The family story, Gina tells me, is that they have owned it from when it was first made by John Wreghit of Patrington, Yorkshire.  I have done some research, and have found that John Wreghit (sometimes Wreghitt) was born around 1769 and died in 1845.  He is buried in the churchyard of St Patrick’s Church, Patrington.  He was apprenticed to Edward Hardy, clock and watchmaker of Kingston upon Hull, in December 1785, and in due course he himself took on an apprentice, John Potchit, in March 1801.  An apprenticeship lasted 7 years.  John Wreghit is listed as a watch and clock maker in trade directories between 1801 and 1841. In 1798 he married Ann Hopper.  It seems their son James followed his father into the clockmaking trade, before dying in 1831 at the young age of 29.  John and Ann had a number of children, not all of whom survived into adulthood – they reputedly had 9 daughters,   one of whom, Margaret, married a John Rank.  Margaret and John Rank’s grandson was Joseph Rank, who founded one of the largest flour milling and bakery companies in the UK in the 19th and 20th centuries, and which survived as part of Rank Hovis McDougall until 2007.  Joseph Rank was a significant philanthropist, and was father to the even more famous J Arthur Rank.

The early years of the clock’s life are not recorded, but it is known to have been in Gina’s family by the beginning of the 20th century.  Gina remembers the clock “when I was knee high”, when it was owned by her Great Aunt Ada (her grandmother’s sister) and Great Uncle Albert.  “He was an ancient and very grumpy old man in a chair when I knew him – he must have been in his eighties when I was tiny.  They lived in a prestigious street in Hull.”
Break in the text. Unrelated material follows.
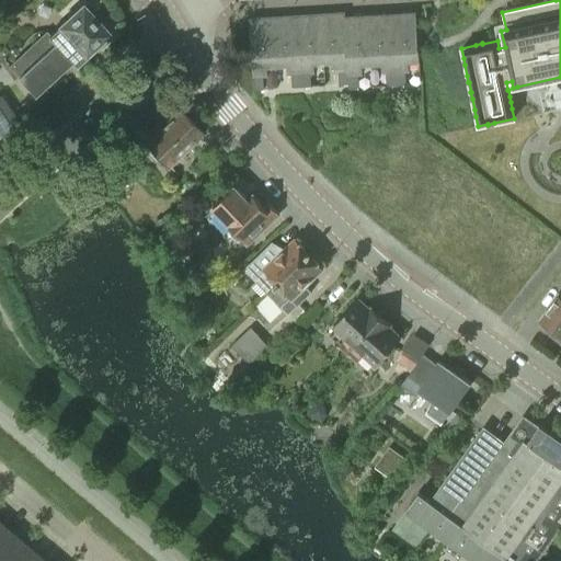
[(47,36),(48,37),(71,63),(72,61),(76,66),(79,63),(84,58),(84,57),(109,34),(82,6),(58,27),(57,27),(47,36)]
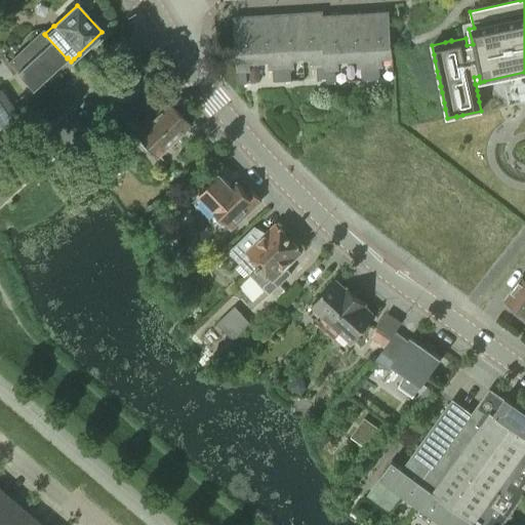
[(328,82),(323,16),(323,12),(299,14),(303,59),(312,58),(313,67),(316,66),(317,79),(326,78),(326,82),(328,82)]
Early 20th century black and white wedding photograph

Ada and Albert’s wedding photograph has been handed down to Gina, and she now has it framed and displayed next to the clock.  The clock itself has been recently restored, and now ticks and chimes at the heart of Gina’s home.

Gina often thinks of what the clock has witnessed in the past two centuries.  It has marked births, and deaths.  Family members will have checked the time in trepidation, and in hope, as it measured the significant events and everyday rhythms of their lives.  Time will have seemed to crawl on dull days, or before some eagerly-awaited event, or flown by during family celebrations.  The clock will have made sure that children got to school, and grown-ups to work, on time.  The chimes will have counted down the hours during sleepless nights, and chivvied the tardy along by day.  The clock will have been the beating heart of a succession of family homes.

And now, each tick and chime connects Gina with the people, her kin, who stand behind her through those past two centuries.  I wonder if John Wreghit, as he crafted its mechanism in the days before Queen Victoria, could ever have imagined the significance and legacy his craftsmanship would have.